Free Learning Resources for R
It is also worth noting that R learning is supported by a great deal of freely available material. Statistics Globe, founded in 2017 by Joachim Schork and now an education and consulting platform, offers more than 3,000 free tutorials and over 1,000 video tutorials on YouTube, spanning R programming, Python and statistical methodology. STHDA (Statistical Tools for High-Throughput Data Analysis) covers basics, data import and export, reshaping, manipulation and visualisation, with material geared towards practical data analysis at every level. Community sites, webinar repositories and newsletters add further layers of accessibility, and even where paid courses exist, the surrounding free ecosystem is substantial.

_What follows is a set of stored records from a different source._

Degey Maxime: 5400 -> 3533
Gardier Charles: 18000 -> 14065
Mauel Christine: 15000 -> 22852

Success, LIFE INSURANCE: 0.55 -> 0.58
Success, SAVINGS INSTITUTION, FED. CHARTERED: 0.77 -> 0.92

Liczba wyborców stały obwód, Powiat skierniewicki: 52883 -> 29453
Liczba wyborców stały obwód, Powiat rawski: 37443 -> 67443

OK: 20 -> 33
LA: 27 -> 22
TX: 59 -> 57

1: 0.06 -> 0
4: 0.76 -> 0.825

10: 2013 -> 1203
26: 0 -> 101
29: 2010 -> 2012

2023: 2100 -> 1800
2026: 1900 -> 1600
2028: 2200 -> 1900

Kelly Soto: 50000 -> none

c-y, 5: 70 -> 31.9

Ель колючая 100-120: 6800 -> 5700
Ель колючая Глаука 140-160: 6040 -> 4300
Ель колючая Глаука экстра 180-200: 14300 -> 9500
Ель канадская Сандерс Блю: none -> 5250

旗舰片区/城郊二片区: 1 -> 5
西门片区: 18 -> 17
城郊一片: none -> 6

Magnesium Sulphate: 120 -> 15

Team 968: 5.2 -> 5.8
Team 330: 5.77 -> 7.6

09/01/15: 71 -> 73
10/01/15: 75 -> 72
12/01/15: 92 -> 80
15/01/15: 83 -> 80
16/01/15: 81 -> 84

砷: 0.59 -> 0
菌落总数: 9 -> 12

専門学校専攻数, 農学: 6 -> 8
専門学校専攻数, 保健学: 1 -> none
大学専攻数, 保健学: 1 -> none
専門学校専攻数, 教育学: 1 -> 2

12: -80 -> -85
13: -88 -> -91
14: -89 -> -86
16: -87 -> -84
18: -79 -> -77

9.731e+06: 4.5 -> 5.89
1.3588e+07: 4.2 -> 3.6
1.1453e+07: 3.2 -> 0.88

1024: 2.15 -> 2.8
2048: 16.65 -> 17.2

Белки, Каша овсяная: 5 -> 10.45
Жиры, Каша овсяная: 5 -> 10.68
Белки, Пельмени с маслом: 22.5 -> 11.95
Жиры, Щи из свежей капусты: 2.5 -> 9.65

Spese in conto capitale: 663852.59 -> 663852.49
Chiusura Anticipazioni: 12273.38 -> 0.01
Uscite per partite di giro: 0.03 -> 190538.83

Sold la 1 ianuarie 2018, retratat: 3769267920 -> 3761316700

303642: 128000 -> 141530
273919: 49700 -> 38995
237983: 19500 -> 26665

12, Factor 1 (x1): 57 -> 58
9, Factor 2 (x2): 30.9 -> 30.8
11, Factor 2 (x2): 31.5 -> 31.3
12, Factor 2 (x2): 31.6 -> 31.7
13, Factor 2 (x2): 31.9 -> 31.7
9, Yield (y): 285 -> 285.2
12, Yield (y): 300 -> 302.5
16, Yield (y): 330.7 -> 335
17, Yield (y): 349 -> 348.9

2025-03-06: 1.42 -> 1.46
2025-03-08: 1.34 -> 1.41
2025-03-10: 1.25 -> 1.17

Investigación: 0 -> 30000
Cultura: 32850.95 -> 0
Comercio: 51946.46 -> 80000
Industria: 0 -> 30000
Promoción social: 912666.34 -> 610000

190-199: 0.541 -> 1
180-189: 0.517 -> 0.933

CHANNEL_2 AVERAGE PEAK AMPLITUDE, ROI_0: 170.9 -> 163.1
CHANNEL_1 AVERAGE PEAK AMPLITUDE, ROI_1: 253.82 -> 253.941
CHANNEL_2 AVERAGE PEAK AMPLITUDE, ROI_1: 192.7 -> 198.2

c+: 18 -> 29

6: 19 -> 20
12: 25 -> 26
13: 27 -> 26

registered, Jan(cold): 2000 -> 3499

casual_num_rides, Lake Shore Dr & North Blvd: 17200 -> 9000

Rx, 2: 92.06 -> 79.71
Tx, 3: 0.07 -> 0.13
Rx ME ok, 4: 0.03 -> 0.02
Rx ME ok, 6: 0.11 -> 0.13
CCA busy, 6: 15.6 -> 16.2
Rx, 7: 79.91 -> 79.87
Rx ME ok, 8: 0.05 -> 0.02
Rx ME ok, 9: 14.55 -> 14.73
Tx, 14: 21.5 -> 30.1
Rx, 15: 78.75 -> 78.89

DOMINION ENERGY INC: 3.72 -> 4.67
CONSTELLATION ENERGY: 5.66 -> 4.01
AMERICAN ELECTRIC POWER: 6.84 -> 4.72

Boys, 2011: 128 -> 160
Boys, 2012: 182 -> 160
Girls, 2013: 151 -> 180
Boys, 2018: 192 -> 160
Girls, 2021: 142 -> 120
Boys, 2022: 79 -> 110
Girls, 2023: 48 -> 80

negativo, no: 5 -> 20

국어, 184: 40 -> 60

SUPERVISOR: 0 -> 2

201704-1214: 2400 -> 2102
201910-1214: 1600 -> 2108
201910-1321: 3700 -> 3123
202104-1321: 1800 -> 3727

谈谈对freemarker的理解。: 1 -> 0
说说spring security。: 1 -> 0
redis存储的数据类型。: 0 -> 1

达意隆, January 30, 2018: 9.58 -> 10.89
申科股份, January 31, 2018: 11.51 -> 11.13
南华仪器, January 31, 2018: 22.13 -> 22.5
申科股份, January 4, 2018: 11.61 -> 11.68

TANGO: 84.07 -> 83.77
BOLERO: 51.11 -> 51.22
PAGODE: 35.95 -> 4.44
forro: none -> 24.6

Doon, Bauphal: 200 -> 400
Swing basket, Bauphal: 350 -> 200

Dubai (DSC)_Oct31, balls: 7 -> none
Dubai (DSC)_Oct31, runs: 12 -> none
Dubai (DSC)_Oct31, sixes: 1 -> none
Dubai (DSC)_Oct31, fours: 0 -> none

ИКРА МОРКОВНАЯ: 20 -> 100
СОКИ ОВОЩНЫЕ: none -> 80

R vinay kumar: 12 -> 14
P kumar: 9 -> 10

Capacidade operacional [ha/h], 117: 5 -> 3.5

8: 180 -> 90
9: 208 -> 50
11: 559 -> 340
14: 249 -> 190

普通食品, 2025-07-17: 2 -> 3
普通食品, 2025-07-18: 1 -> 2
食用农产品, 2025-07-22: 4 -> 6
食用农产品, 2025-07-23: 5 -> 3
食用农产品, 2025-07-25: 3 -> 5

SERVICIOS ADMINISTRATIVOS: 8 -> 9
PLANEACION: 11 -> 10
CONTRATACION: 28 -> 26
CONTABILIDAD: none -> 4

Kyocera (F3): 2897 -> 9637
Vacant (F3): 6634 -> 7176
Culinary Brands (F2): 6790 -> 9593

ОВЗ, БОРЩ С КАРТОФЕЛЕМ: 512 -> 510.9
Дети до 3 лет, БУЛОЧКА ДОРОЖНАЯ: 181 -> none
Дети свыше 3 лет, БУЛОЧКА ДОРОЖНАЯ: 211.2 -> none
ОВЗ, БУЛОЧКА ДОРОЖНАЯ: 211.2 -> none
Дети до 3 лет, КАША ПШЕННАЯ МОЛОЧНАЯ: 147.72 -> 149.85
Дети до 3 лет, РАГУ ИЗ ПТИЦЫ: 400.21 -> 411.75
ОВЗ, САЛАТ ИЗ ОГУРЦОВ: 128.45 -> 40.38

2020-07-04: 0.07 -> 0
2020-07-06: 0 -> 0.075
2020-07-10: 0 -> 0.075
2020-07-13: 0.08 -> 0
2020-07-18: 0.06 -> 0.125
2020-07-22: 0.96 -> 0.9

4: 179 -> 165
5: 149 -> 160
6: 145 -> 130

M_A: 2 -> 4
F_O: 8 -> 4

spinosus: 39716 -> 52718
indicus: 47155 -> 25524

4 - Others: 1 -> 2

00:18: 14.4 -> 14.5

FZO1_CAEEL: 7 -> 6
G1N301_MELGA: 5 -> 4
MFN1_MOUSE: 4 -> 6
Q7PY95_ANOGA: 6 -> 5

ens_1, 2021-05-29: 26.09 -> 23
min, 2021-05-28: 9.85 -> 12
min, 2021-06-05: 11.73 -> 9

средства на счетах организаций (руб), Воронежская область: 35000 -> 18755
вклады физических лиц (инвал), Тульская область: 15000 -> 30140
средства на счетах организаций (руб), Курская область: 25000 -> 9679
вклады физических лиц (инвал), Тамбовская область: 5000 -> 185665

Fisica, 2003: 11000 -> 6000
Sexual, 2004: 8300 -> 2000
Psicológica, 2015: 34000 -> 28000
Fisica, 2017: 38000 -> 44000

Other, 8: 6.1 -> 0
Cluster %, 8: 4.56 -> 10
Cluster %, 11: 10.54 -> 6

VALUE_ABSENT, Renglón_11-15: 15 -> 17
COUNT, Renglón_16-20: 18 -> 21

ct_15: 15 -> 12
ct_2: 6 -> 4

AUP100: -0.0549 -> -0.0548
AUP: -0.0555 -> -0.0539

Taken together, these sources present R as far more than a niche programming language. It is a mature open-source environment with a strong statistical heritage, a practical orientation towards data work and a well-developed community of learners, teachers, developers and organisations. Its core concepts are approachable enough for beginners, yet its package ecosystem and publishing culture support highly specialised and advanced work. For anyone looking to enter data analysis, statistics, visualisation or related areas, R offers a route that begins with simple code and can extend into large-scale analytical workflows.